__Material provided__
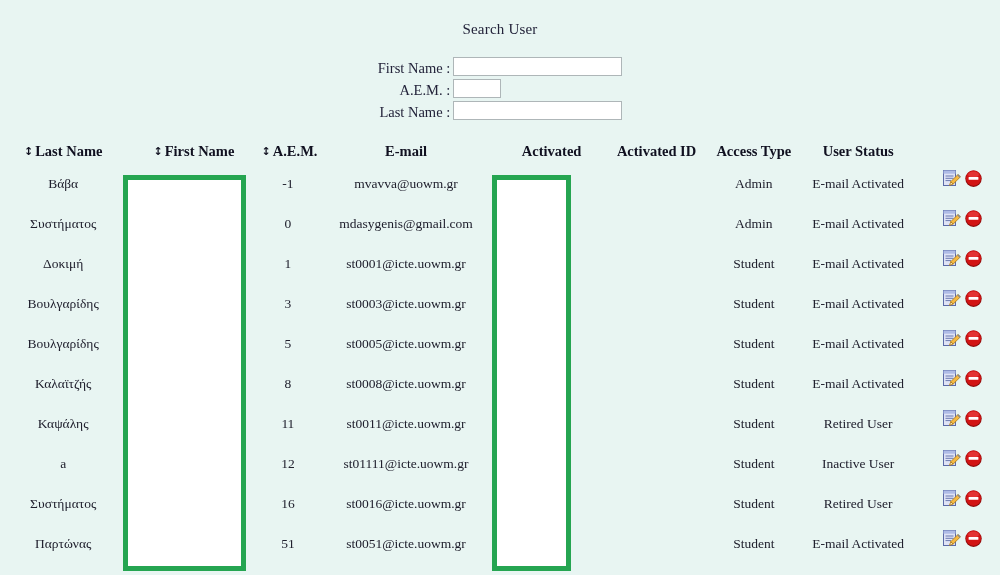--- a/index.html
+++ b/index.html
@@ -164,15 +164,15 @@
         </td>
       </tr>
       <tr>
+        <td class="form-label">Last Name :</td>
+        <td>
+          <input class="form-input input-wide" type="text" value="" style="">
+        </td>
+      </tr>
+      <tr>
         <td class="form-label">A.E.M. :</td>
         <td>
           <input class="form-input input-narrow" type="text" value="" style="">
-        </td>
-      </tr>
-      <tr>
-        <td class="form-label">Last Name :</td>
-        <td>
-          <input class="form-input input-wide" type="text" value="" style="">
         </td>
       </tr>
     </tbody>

__Activity__
Once the pictures are set aside, copy the remaining text of every entry exactly.

__Answer to this task__
--- a/index.html
+++ b/index.html
@@ -164,15 +164,15 @@
         </td>
       </tr>
       <tr>
+        <td class="form-label">Last Name :</td>
+        <td>
+          <input class="form-input input-wide" type="text" value="" style="">
+        </td>
+      </tr>
+      <tr>
         <td class="form-label">A.E.M. :</td>
         <td>
           <input class="form-input input-narrow" type="text" value="" style="">
-        </td>
-      </tr>
-      <tr>
-        <td class="form-label">Last Name :</td>
-        <td>
-          <input class="form-input input-wide" type="text" value="" style="">
         </td>
       </tr>
     </tbody>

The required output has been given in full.